Task statement: The reply to the records below should contain exactly the lines from the line with "ring pip: (195, 104)" through the line with "thumb ip: (257, 174)", and nothing besides.

Source data

═══

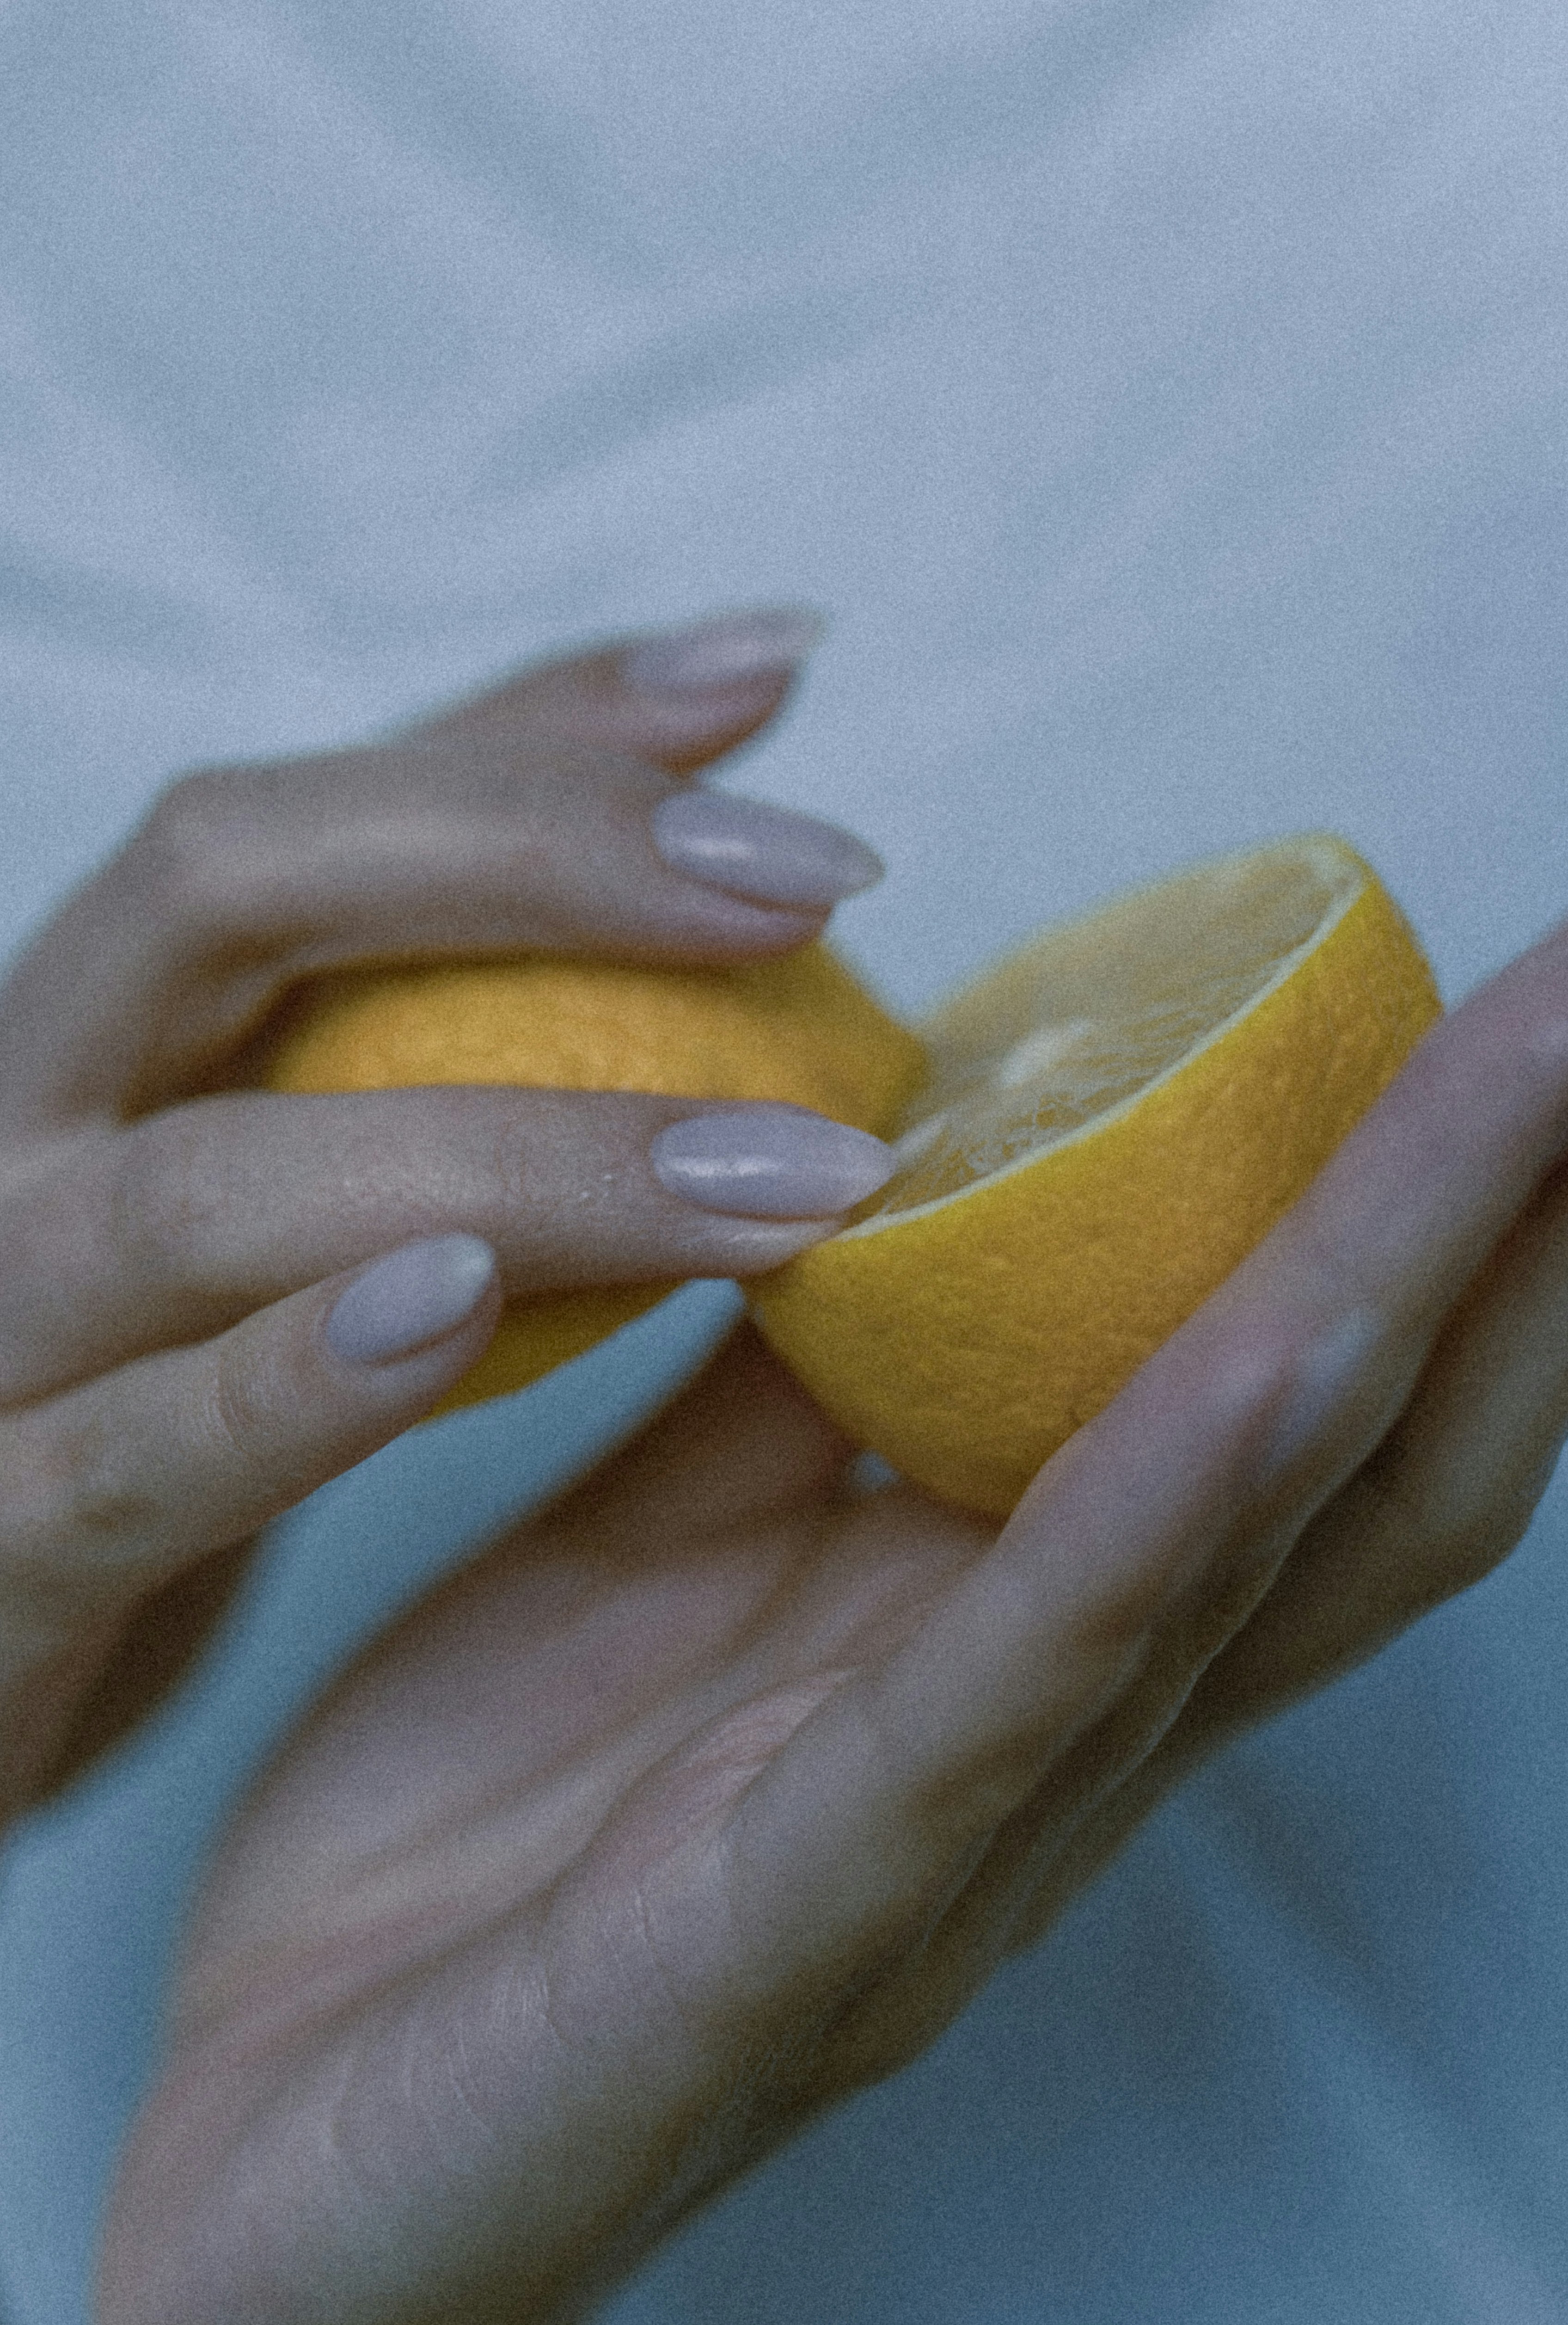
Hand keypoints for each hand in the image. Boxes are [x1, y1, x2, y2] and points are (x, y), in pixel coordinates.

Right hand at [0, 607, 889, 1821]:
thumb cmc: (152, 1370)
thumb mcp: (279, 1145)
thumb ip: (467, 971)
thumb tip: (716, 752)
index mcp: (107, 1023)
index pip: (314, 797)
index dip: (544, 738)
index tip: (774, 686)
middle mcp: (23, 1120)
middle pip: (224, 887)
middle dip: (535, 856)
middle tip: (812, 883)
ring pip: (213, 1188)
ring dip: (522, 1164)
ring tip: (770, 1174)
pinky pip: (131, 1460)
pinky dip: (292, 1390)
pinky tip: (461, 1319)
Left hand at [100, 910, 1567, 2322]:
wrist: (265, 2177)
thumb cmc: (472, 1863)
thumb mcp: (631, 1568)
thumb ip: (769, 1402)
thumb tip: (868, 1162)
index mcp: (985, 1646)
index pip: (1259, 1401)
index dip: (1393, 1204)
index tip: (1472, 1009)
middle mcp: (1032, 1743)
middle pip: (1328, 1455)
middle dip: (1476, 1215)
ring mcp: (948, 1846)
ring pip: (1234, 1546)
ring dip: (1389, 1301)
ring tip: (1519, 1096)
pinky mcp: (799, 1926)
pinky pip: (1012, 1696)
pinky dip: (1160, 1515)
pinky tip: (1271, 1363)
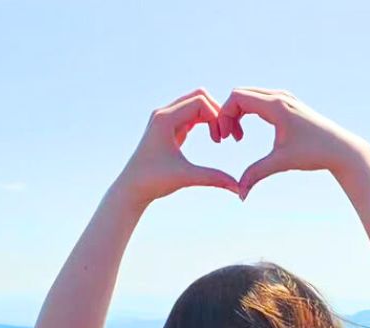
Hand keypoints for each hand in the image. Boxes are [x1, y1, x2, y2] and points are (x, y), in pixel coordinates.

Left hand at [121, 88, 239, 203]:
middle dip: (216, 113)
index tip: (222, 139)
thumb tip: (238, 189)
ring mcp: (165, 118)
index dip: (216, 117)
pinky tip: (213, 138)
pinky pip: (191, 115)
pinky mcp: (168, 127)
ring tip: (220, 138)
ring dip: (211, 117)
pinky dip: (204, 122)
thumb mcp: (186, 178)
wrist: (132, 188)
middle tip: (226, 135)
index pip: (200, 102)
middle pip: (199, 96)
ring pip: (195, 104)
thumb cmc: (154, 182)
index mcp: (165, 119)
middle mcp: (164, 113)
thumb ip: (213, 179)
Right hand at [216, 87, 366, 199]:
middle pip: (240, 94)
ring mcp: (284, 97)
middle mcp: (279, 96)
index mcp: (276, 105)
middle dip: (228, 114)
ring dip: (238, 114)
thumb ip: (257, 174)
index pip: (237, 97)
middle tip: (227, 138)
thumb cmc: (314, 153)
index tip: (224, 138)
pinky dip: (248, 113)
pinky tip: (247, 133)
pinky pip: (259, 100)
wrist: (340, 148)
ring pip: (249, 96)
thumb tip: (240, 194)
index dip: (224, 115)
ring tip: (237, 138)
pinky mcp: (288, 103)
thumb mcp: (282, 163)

═══

Solved exercise:
ring pip: (195, 104)
thumb cmc: (154, 182)
index mcp: (165, 119)
middle mcp: (164, 113)
thumb ip: (213, 179)
Right hand at [216, 87, 366, 199]:
middle pip: (240, 94)
ring mcp: (284, 97)
middle mcp: (279, 96)
index mcp: (276, 105)
middle dip: (228, 114)
ring dip: (238, 114)
thumb ip: (257, 174)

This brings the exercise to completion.